トランプ氏の英国入国禁止審議を扱った下の抜粋のうち、「これまでにヘイトスピーチでイ」から「領だ」とこき下ろしています。」までの部分を、始めと終わりの語句も含めて一字一句そのまま書き写してください。

読解用抜粋:
──────────────────────────────
米大統領選の共和党指名争いで支持率トップを走る不動産王ドナルド・トランプ氏の英国への入国禁止を求める電子署名が57万6千人以上も集まったため、18日、英下院で約3時間にわたって審議が行われました。トランプ氏がイスラム教徒の米国入国禁止を呼びかけ、メキシコ系移民を犯罪者やレイプ犯人と決めつける差別発言を行ったためです。

英国では、公序良俗を乱し、公益に反する言動を繰り返す人物について入国禁止にするかどうか決める権限が内相にあります。

これまでにヘイトスピーチでイスラム教の聖典コーランを燃やした米フロリダ州ゲーンズビルのキリスト教会「ダブ・ワールド・アウトリーチ・センター」の牧師テリー・ジョーンズ氏、イスラム排斥を公然と唱えるオランダの極右政党・自由党のヘルト・ウィルダース党首ら84人が入国禁止になっています。

トランプ語録

まずトランプ氏の問題発言を見ておきましょう。

「私たちの国の代表が、何が起きているのか把握できるまでイスラム教徒が米国に入国するのを全面的かつ完全に禁止することを要求する」

「ロンドンには、過激化が非常に進み、警察官が自らの命の危険を感じている地域がある」

「メキシコが人々(移民)を送り出すとき、最良の人ではなく、多くの問題を抱えた人を送ってくる。こうした人々が米国にドラッグや犯罪など問題を持ち込んでくる。彼らはレイプ犯人たちだ。一定の人たちは確かに良い人たちだ」

自分の成功について「人生のすべては運にかかっている」と語り、ヘアスタイルに関しては「実際のところ私の髪型はそんなに悪くない。ハゲの上に髪を乗せて隠していると言われているが、本当はそうじゃない」と反論しています。オバマ米大統領は「おそらく米国の歴史上、最も透明性の少ない大統領だ」とこき下ろしています。

もし米大統領選で共和党の指名候補者に選ばれたら「共和党は大勝利を収めるだろう。ひょっとしたら、あなた方は勝利することにうんざりしてしまうかもしれない」と豪語しています。

「トランプ氏をローストにしてやろう」

トランプ氏のイスラム教徒入国禁止発言などについて、人気魔法使いシリーズ「ハリー・ポッター」の作者J.K.ローリング氏は「邪悪なヴォルデモートもトランプ氏の足元にも及ばない」と反発し、保守党のボリス・ジョンソン・ロンドン市長も「私がニューヨークの特定箇所に行かないであろう理由はトランプ氏に会う危険性があるからだ」と批判しています。
──────────────────────────────
[保存済みエントリ]
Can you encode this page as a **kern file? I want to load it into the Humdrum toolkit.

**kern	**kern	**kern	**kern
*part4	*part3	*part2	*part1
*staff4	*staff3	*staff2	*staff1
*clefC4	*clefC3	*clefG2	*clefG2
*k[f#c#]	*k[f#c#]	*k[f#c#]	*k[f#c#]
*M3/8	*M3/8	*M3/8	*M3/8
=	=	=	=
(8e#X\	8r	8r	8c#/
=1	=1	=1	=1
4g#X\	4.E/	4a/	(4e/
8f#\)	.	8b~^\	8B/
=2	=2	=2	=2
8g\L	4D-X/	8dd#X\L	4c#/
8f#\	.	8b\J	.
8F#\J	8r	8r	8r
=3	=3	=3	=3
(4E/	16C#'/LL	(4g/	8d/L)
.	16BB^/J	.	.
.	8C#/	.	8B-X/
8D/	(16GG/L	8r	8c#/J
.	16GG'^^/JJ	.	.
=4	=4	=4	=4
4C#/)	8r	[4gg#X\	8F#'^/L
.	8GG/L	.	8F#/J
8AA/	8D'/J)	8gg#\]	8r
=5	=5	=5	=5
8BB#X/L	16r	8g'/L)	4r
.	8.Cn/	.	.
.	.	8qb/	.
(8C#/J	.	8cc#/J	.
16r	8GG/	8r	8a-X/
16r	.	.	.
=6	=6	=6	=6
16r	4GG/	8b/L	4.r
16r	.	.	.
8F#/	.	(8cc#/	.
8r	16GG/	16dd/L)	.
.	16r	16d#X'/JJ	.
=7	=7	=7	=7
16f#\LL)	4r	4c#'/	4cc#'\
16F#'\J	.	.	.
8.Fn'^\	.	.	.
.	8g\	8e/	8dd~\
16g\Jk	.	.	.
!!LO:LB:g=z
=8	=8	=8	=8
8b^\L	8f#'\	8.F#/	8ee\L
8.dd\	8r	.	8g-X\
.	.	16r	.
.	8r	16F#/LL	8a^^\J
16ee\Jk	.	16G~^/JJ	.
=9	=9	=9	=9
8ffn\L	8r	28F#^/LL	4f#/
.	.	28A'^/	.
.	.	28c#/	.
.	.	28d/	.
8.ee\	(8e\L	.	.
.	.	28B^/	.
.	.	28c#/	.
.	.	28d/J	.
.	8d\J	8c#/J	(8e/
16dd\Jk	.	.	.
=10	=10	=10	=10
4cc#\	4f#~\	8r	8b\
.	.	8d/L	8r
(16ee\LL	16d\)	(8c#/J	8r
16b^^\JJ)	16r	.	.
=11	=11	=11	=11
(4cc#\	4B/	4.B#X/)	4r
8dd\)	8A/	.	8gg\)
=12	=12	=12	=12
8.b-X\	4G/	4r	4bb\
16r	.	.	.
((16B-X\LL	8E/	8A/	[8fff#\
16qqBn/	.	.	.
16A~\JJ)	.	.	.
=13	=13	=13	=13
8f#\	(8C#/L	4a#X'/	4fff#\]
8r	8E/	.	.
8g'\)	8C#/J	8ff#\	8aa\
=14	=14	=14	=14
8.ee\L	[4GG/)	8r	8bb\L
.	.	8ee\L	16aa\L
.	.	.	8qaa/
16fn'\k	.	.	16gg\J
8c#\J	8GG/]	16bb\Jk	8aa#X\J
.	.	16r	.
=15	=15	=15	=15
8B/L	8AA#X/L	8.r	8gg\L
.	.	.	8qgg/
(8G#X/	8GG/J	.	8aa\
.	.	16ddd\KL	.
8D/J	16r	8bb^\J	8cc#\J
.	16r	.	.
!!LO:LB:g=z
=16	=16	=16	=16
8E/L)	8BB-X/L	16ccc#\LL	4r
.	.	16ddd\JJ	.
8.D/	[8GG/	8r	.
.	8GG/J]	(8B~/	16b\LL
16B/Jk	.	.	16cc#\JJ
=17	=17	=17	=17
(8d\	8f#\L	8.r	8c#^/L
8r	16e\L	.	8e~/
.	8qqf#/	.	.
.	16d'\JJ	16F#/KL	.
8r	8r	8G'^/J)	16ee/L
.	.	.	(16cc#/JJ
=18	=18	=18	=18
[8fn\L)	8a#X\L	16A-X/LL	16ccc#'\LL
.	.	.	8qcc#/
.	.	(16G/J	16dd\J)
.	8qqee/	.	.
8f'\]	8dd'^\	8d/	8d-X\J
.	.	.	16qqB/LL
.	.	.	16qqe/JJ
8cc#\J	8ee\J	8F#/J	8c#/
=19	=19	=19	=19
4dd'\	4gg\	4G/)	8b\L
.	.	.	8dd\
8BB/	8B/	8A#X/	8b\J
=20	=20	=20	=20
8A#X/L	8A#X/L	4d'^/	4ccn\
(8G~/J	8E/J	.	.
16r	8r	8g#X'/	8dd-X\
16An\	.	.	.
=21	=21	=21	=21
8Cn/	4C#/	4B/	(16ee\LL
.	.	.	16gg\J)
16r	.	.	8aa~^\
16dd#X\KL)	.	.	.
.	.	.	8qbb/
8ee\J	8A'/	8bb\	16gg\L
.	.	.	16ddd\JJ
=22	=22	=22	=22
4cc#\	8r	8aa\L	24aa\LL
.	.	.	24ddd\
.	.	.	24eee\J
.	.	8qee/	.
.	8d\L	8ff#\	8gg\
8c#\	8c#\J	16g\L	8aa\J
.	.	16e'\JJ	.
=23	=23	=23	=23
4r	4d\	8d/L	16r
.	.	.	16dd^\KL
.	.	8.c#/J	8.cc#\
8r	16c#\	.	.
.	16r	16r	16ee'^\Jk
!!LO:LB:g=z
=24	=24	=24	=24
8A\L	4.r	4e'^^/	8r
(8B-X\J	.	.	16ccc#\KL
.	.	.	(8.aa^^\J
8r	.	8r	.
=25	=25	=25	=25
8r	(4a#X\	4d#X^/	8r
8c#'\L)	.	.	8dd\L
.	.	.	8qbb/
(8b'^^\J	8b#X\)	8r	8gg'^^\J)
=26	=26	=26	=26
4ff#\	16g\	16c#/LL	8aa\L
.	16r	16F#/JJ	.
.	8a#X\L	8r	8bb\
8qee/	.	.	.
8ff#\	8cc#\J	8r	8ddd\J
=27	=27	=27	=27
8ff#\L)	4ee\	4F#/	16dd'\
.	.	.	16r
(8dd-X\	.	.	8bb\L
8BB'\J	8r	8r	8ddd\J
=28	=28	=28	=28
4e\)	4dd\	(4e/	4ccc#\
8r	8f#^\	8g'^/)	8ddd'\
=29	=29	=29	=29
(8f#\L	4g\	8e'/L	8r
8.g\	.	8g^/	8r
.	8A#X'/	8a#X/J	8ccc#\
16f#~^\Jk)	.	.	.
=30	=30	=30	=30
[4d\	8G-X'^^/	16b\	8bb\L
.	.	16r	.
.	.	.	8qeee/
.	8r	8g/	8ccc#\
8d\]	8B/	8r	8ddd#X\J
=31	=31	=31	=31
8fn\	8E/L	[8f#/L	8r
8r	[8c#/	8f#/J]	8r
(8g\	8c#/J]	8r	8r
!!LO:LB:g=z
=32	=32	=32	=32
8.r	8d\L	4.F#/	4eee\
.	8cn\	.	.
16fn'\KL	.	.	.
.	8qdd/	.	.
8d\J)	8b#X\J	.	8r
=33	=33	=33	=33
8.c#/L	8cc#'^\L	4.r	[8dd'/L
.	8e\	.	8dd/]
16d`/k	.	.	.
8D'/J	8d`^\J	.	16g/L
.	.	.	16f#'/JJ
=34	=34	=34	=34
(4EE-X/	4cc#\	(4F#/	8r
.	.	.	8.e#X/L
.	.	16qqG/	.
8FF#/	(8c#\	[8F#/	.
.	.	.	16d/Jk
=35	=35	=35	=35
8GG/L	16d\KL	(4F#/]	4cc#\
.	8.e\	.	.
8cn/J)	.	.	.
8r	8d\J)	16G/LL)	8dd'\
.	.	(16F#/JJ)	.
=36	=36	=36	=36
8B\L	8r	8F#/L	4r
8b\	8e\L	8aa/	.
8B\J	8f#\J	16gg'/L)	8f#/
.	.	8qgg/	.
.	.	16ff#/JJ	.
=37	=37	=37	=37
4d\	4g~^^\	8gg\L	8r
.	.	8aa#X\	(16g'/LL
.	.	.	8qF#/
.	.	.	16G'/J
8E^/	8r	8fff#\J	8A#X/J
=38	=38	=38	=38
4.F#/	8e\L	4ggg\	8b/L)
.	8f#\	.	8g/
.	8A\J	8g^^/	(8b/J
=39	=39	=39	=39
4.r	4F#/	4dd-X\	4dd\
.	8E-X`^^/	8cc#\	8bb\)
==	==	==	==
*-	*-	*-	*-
──────────────────────────────
回答:
これまでにヘイトスピーチでイスラム教の聖典コーランを燃やした米フロリダ州ゲーンズビルのキリスト教会「ダブ・ワールド・アウトリーチ・センター」の牧師テリー・ジョーンズ氏、イスラム排斥を公然と唱えるオランダの極右政党・自由党のヘルト・ウィルダース党首ら84人が入国禁止になっています。

トランプ語録

まずトランプ氏の問題発言を見ておきましょう。

「私たちの国の代表が、何が起きているのか把握できるまでイスラム教徒が米国に入国するのを全面的かつ完全に禁止することを要求する」

「ロンドンには、過激化が非常に進み、警察官が自らの命の危険を感じている地域がある」

「メキシコが人々(移民)を送り出すとき、最良の人ではなく、多くの問題を抱えた人を送ってくる。こうした人々が米国にドラッグや犯罪など問題を持ち込んでくる。彼らはレイプ犯人たちだ。一定の人たちは確かに良い人たちだ」

自分の成功について「人生のすべては運にかかっている」と語り、ヘアスタイルに関しては「実際のところ私の髪型はそんなに悪くない。ハゲの上に髪を乗せて隠していると言われているが、本当はそうじゃない」と反論しています。オバマ米大統領は「おそらく米国の歴史上、最も透明性の少ない大統領だ」とこき下ろしています。